Questi libri erano, come si suol dire, nel cassetto della mia mente da tempo. L’AI ha contribuito a rendere il processo più efficiente, ma il cuore di ogni pagina, le idee, i concetti, le intuizioni, viene da anni di studio, di esperienze personali e di dialogo con il mondo che mi circonda. Probabilmente ne scriverò altri, perché ho capito che scrivere non è solo un lavoro per me, ma un bisogno profondo di esprimere e condividere ciò che ho imparato.

Betapress: Questa combinazione tra tradizione personale e innovazione tecnologica è davvero affascinante. I suoi libri riflettono una sensibilità che non può essere sostituita dalla macchina, ma è bello vedere come l’intelligenza artificiale possa diventare uno strumento a supporto della creatività umana.

Corrado Faletti: Esattamente. La tecnologia è uno strumento, e come ogni strumento dipende dall’uso che se ne fa. Credo fermamente che l’essenza della scrittura – e dell’educazione, se vogliamo collegarci al nostro discorso precedente – sia umana. È il risultato di emozioni, di storie vissute, di riflessioni maturate nel tempo. L’AI può aiutare a organizzare tutto questo, ma non può sostituire la scintilla creativa che nasce dalla vita e dalle esperienze.
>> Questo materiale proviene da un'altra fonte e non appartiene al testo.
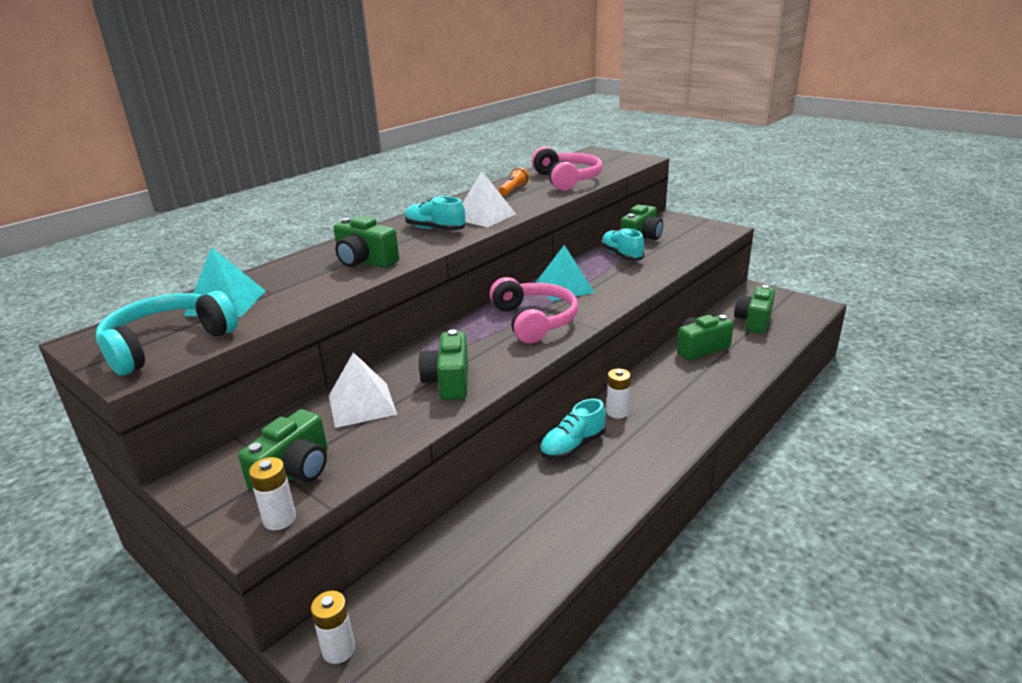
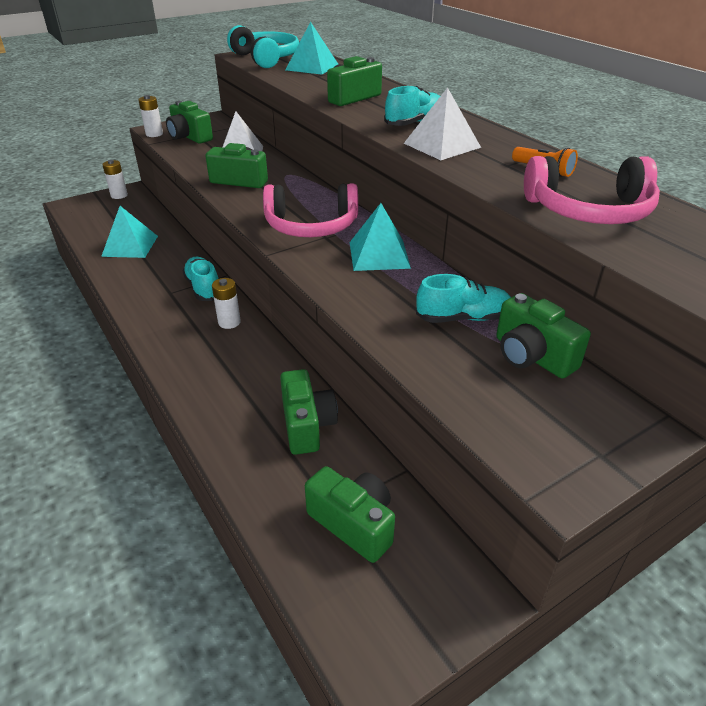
camera: 105 degrees right, 10 degrees up
(511, 546) = (130, 246): none -> turquoise pyramid

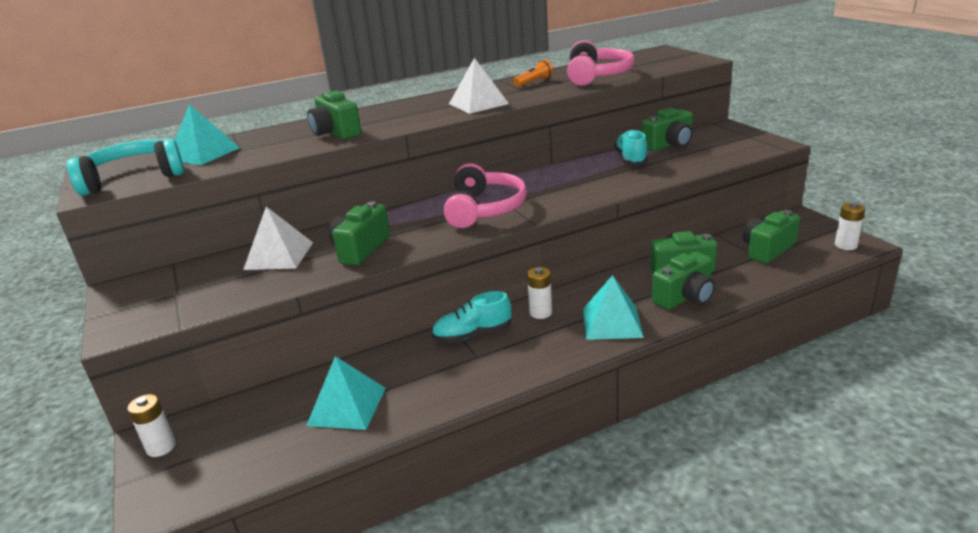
camera: 80 degrees left, 10 degrees down
(154, 134) = (142, 329): white battery -> white battery (845, 245)
(189, 137) = (184, 297): green camera -> green camera (685, 297)
(379, 255) = (543, 183): turquoise pyramid -> turquoise pyramid (612, 322)
(414, 123) = (423, 111): turquoise shoe -> none

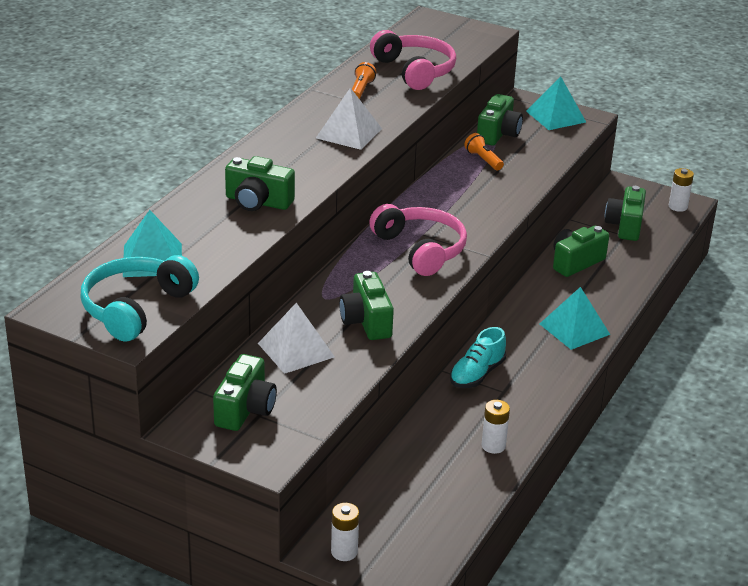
camera: 40 degrees left, 5 degrees up
(347, 406) = (452, 465): turquoise pyramid -> turquoise pyramid (556, 116)
(540, 312) = (509, 337): white battery -> white battery (493, 446)
(631, 159) = (483, 160): turquoise shoe -> orange flashlight
(685, 297) = (606, 289): green camera -> green camera (245, 409)

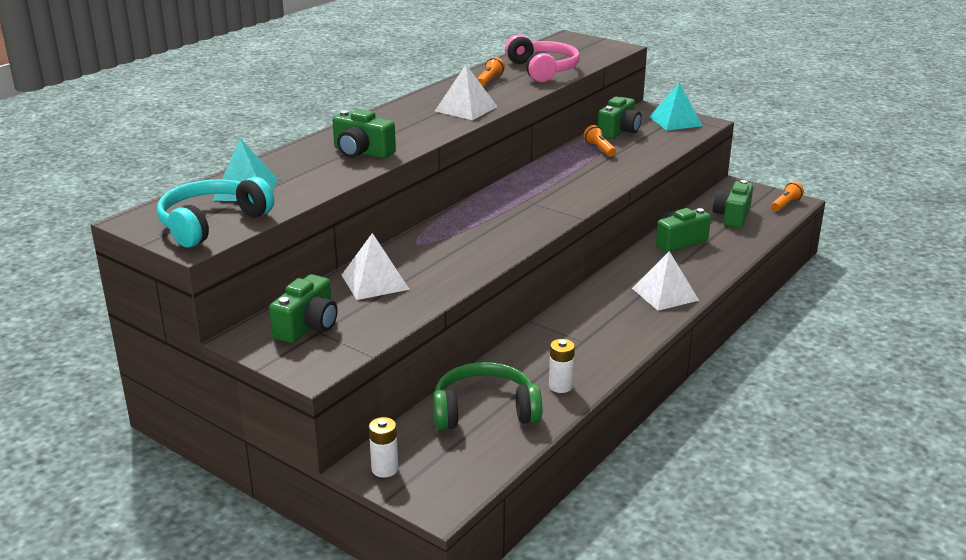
camera: 10 degrees right, 5 degrees down
(366, 321) = (450, 263): green camera -> none
(421, 249) = (520, 211): pink headphones -> none
(424, 479) = (484, 410): none -> green headphones
(477, 374) = (561, 325): turquoise shoe -> none
(574, 329) = (665, 294): turquoise pyramid -> white pyramid
(678, 207) = (785, 204): white battery -> orange flashlight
Betapress: Un messaggio finale per i nostri lettori?

Corrado Faletti: Vorrei ricordare che l’educazione non è un compito esclusivo della scuola, ma una responsabilità condivisa tra famiglie, comunità e istituzioni. Tornare a un modello educativo che formi persone complete non è un’utopia: è una necessità. Come diceva Seneca, “Non è mai troppo tardi per cercare un mondo migliore.” E quel mondo migliore inizia dalla formazione delle nuove generazioni.